One tactic for doing so is to create “stretch” goals, says Wyzisk. These goals reward supporters with bonuses whenever certain targets are reached.
“You have to continue to throw fuel on the fire,” he says.
The takeaway: Find ways to reward your supporters for spreading the word about your campaign so you can expand your network and more quickly reach your goal.
Tip #3: Streamline your operations
Entrepreneurs need to invest a lot of time and effort into preparing for the campaign, but at the same time, they cannot afford to neglect their business operations. Wyzisk and Becker said that despite getting an early start on planning their campaign, they were still “overwhelmed” when the floodgates opened.

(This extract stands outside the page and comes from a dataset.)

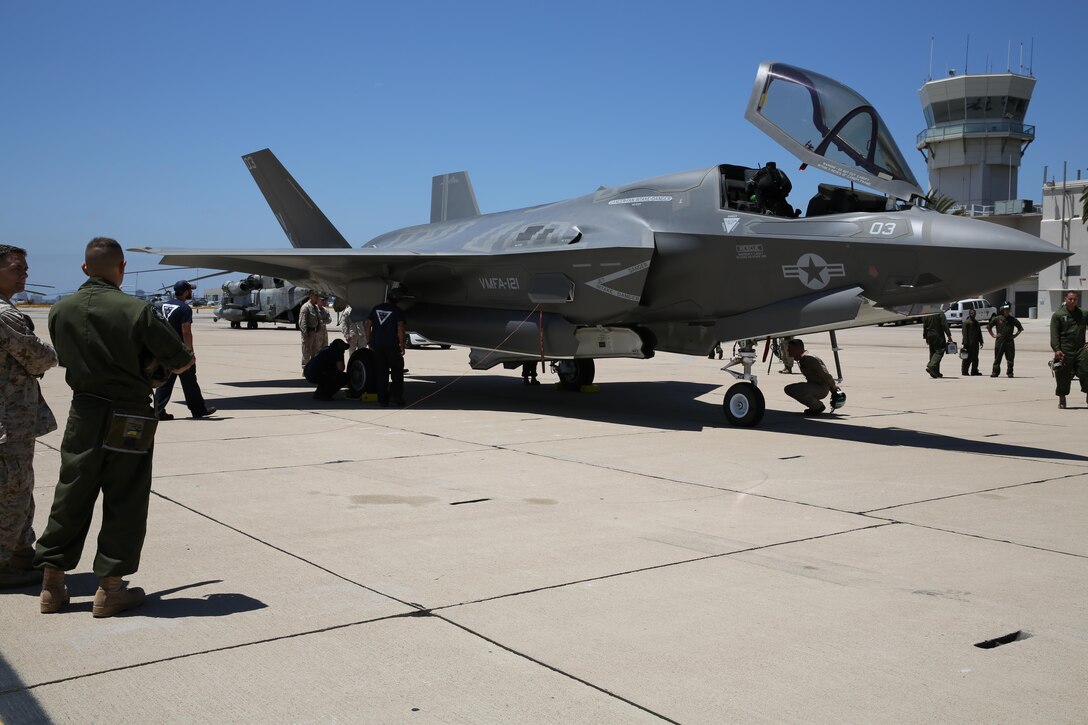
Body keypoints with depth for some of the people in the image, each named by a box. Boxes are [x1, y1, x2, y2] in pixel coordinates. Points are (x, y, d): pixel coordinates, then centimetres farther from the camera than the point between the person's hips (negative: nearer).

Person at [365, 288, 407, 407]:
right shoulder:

They saw the success of their Indiegogo campaign as a validation of their concept, but they still needed to attend to a lot of the details of running a business for the first time in their lives.
“Most of the work came after the campaign ended, working to fulfill and meet deadlines,” says Becker.
Wyzisk suggests that startups might want to keep their operations simple at first to make sure they can manage them effectively. Getting to market fast and efficiently is important.
“You can always go back and do something better the second time, which we did,” he says. “We went back and rebuilt our website, and made it better.”
The takeaway: Simplify your business operations so you can focus on the crowdfunding campaign and a successful launch. You can refine your strategy as you go.